The Red Dragon, a variant of the SpaceX Dragon 2 spacecraft, will make the unmanned journey. The Falcon Heavy 9 space launch vehicle will send it on its way.
The mission will gain data for NASA as part of its agreement with SpaceX.
Dragon 2 is designed to be able to land anywhere in the solar system. Red Dragon Mars mission is the first test flight.
— Elon Musk (@elonmusk) April 27, 2016
Lacking Creature Comforts
SpaceX CEO Elon Musk is expected to disclose detailed plans for the Mars Colonial Transporter and associated architecture at the International Astronautical Conference, to be held this summer in Guadalupe, Mexico.
However, he disclosed some preliminary information last week.
Red Dragons “will inform overall Mars architecture,” Musk tweeted. “But wouldn’t recommend transporting astronauts beyond Earth-moon region.
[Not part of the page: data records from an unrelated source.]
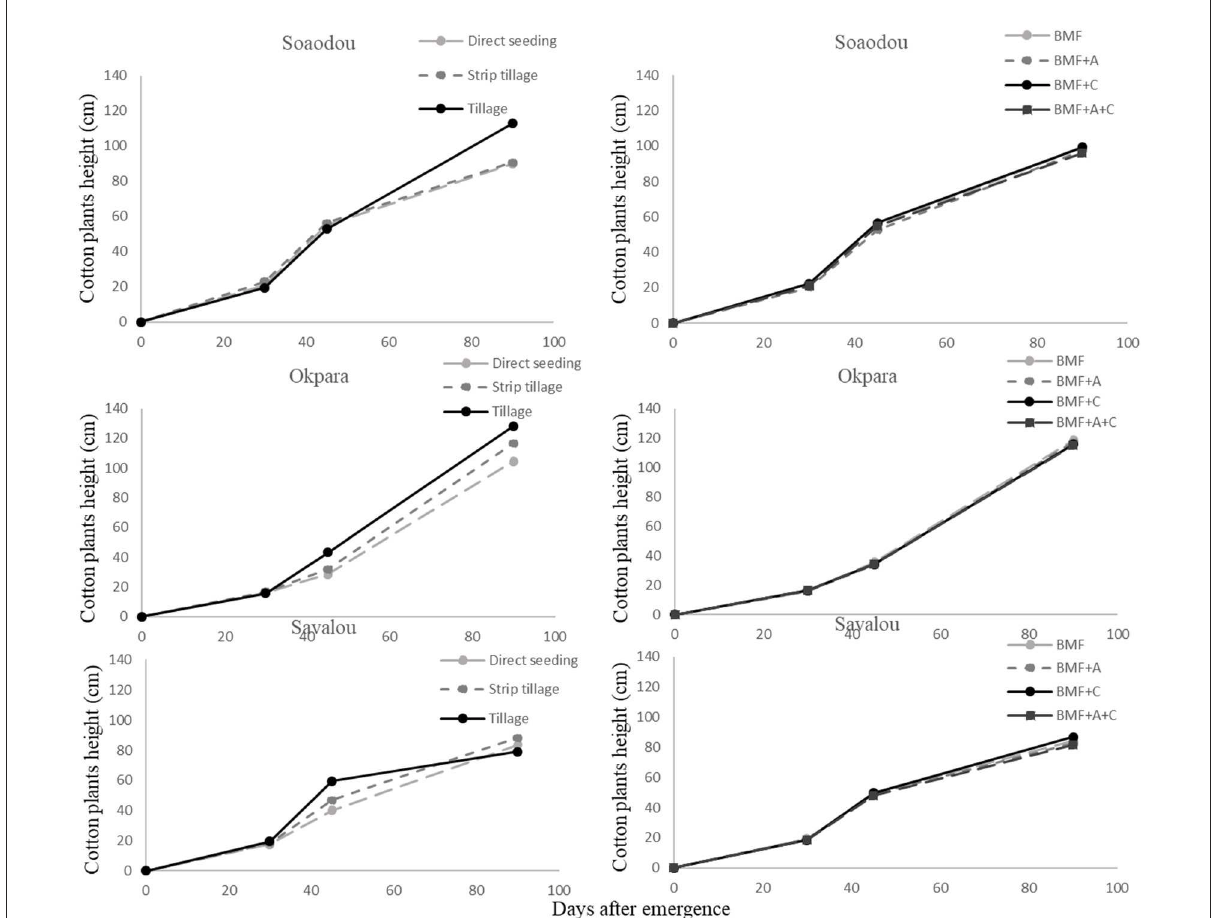
FIGURE3 Cotton plant height at 30, 45 and 90 days after emergence. A: 200 kg ha − 1 of calcium phosphate amendment (22P2O5-43CaO-4S). C: 400kg ha − 1 of compost. BMF, Basal mineral fertilizers 200kg ha − 1 of N14P18K18S6B1 + 50kg ha − 1 of urea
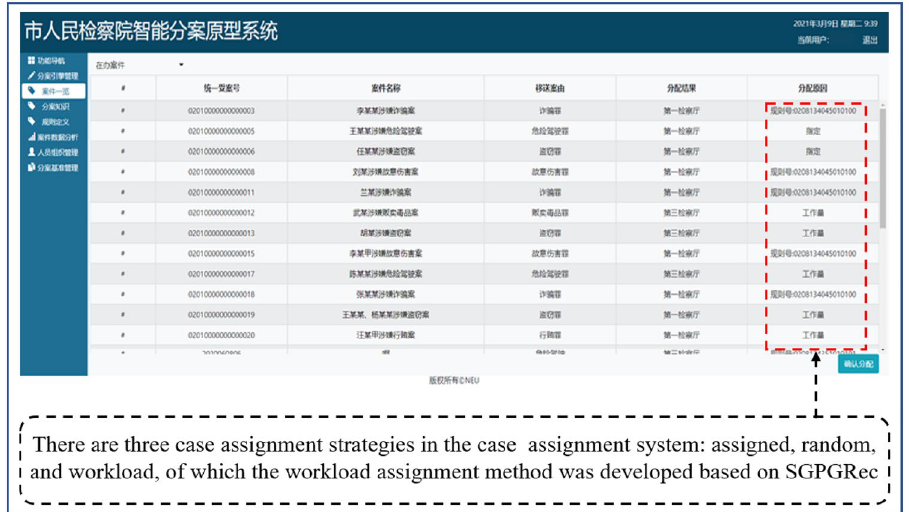
Figure 11. Visualization of pre-training generative tasks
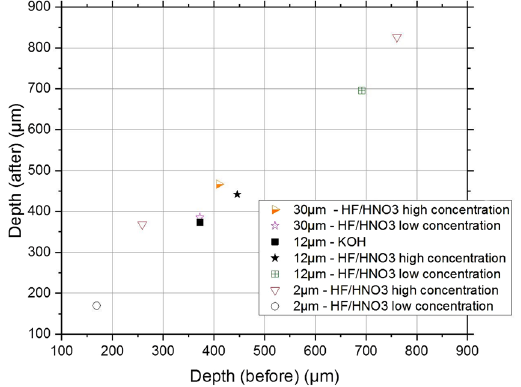
Figure 4. Scratch depth before and after etching. Wet etching is conducted with different etching solutions using various concentrations of HF/HNO 3 and KOH and different material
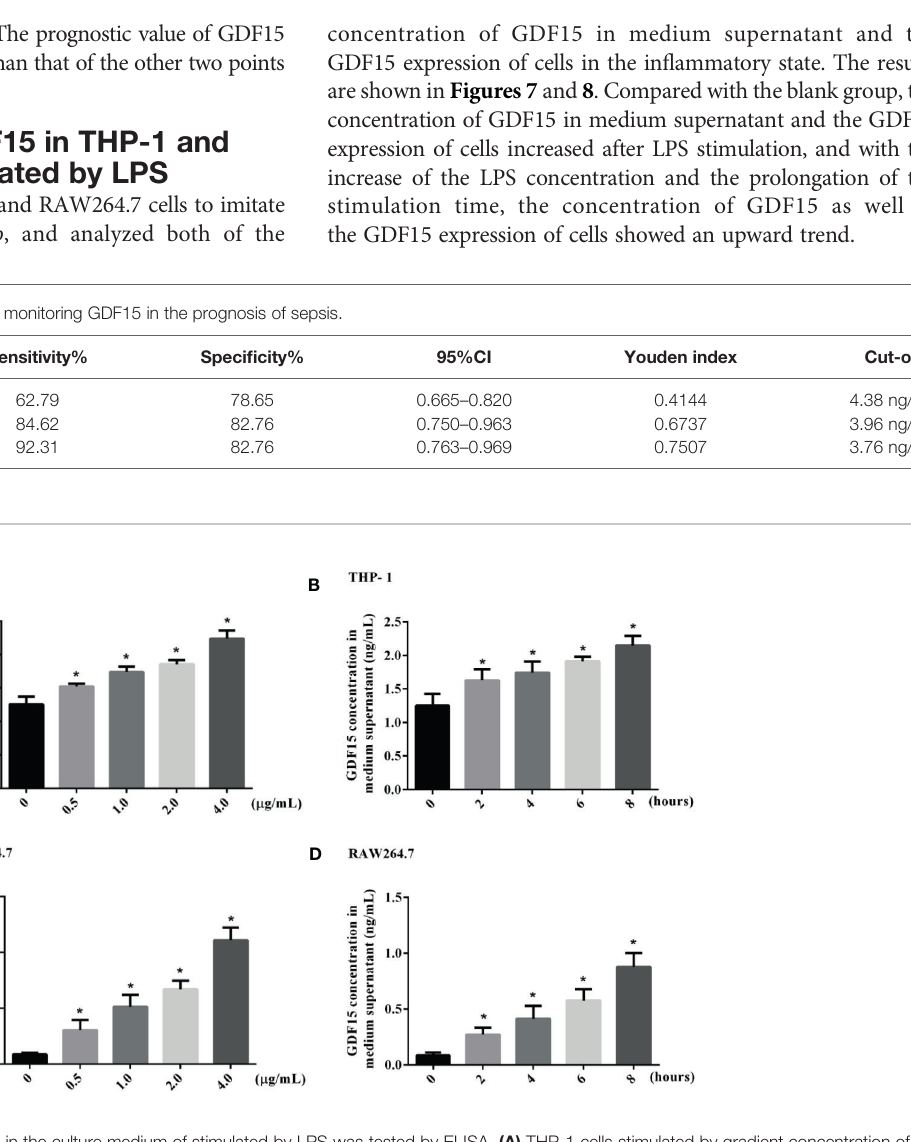
FIGURE 7 | The concentration of GDF15 in the culture medium of stimulated by LPS was tested by ELISA. (A) THP-1 cells stimulated by gradient concentration of LPS; (B) THP-1 cells stimulated by gradient time of LPS; (C) RAW264.7 cells stimulated by gradient concentration of LPS; (D) RAW264.7 cells stimulated by gradient time of LPS. * P < 0.05, compare with the blank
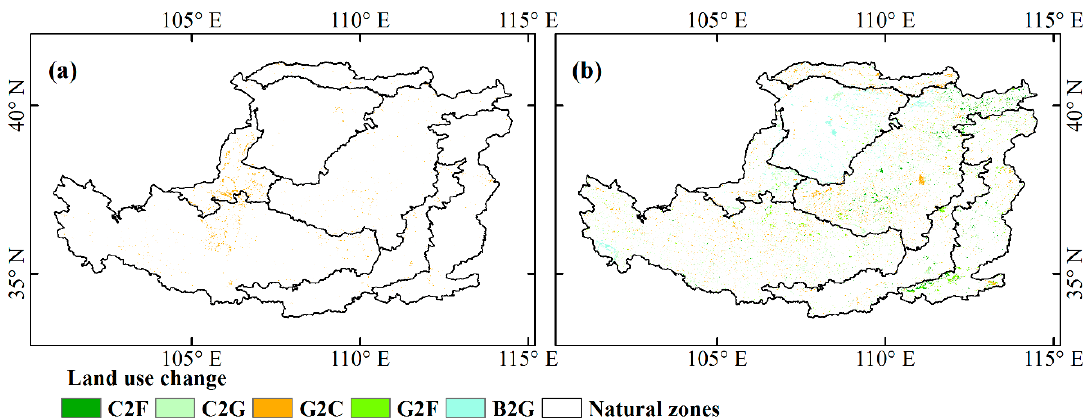
Figure 2. Major land use changes, with overall change area being greater than 0.5% of the entire study area during the periods 1990–1999 ( a ) and 2000–2010 ( b ). C2F represents conversion from croplands to forests; C2G represents conversion from croplands to grasslands; G2C represents conversion from grasslands to croplands; G2F represents conversion from grasslands to forests; and B2G represents conversion from barren or sparsely vegetated land to grasslands.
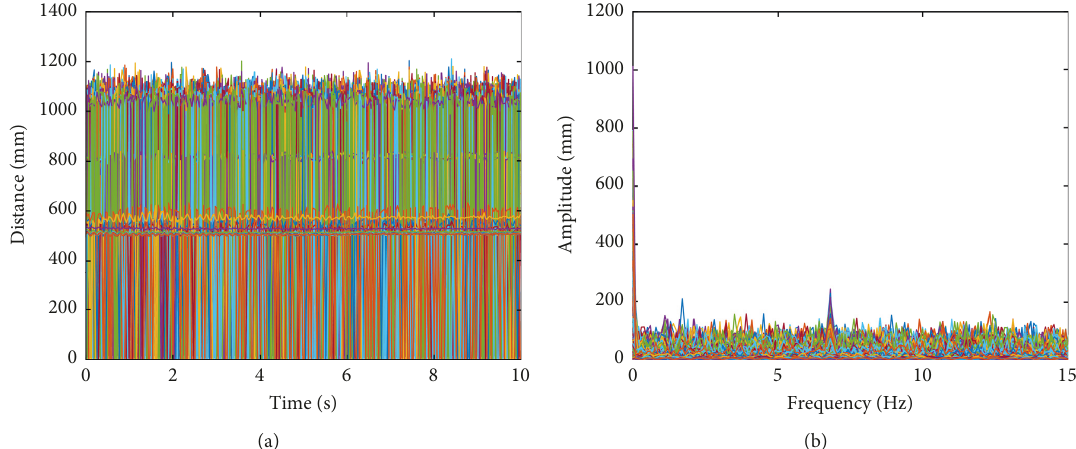
Figure 25: (a) Raw distance time history of each pixel (overlaying plot) from Kinect depth information. (b) Corresponding frequency- domain result obtained by FFT.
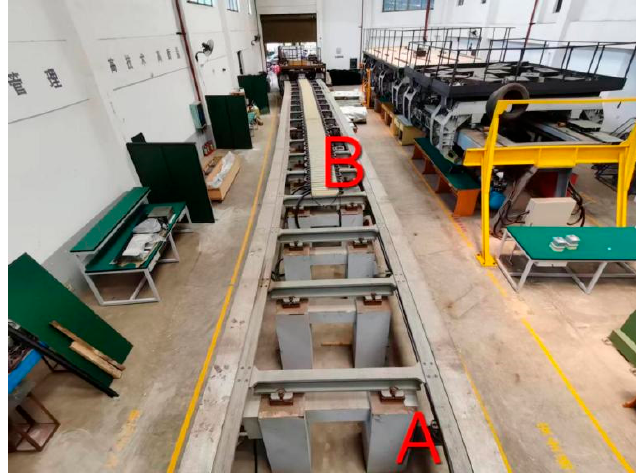
Figure 20. Curved rail of physical experiment platform.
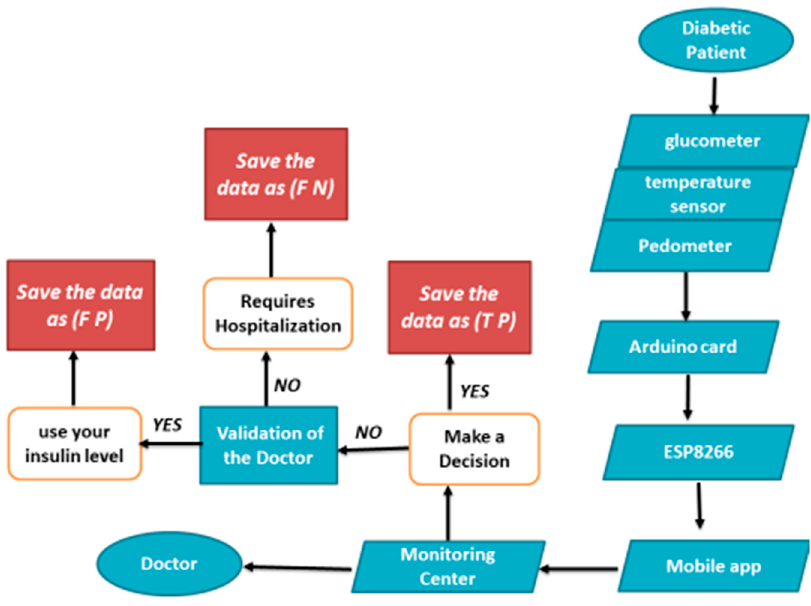
Figure 4. Flowchart of the system.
Wouldn’t be fun for longer journeys. Internal volume ~ size of SUV.”
The Red Dragons will use eight SuperDraco thrusters on each Dragon 2.
SpaceX recently tested Dragon the SuperDraco propulsive landing system at its McGregor, Texas, facility, Musk noted.
Falcon 9 Heavy
Tests for the Falcon 9 Heavy are next. The first launch of the Falcon Heavy is scheduled for later this year, SpaceX said.
The vehicle’s launch has been delayed repeatedly. It was initially slated for 2013. SpaceX rescheduled it for the end of 2015, but work on the rocket was deprioritized following the June explosion of a Falcon 9 carrying a Dragon cargo spacecraft, which occurred two minutes after blastoff.
The launch was moved to the April-May 2016 timeframe but then pushed back again. It now is scheduled for no earlier than November. The plan is to launch it from the Kennedy Space Center’s Launch Complex 39A, where Apollo 11 was launched in July 1969.
It is possible for SpaceX to be ready to launch by 2018, because the Falcon 9 Heavy “simply uses three Falcon first stages strapped together, and the Falcon 9 first stage is very reliable,” said Mike Jude, program manager at Stratecast/Frost & Sullivan.
“Ideally, they ought to do at least one launch to test the dynamics and total system, but they could literally use the Mars shot as the shakeout of the system,” he told TechNewsWorld.
Where NASA Comes In
SpaceX will fund the mission, but NASA will offer some technical support, such as use of the Deep Space Network for communications.
There’s an existing no-funds-exchanged collaboration between the two.
“This collaboration could provide valuable entry, descent and landing data to NASA for our journey to Mars, while providing support to American industry,” NASA spokesperson Tabatha Thompson told TechNewsWorld.
NASA plans to send humans to Mars in the 2030s.
NASA is “probably acing itself out of the manned space business,” observed Frost’s Jude.
“As the private companies develop really impressive manned space capabilities, it’s still trying to design an Apollo capsule knockoff,” he pointed out. “By the time they get it flying, Musk’s private astronauts will be collecting rocks on the surface of Mars.”
SpaceX Challenges
The Red Dragon can land on Mars, but it can’t lift off again because “the delta v requirements are substantial,” Jude explained. “There needs to be a Mars ascent vehicle.”
Manned missions to Mars will require living space and supplies, so “the implication is that there will need to be some sort of transfer spaceship that stays in orbit when it gets to Mars,” he observed.
Radiation is likely to be a problem, and lightweight radiation shielding will need to be developed, Jude said. There are also other, less critical problems to solve, but “in most cases the basic science is known, so solutions can be developed.”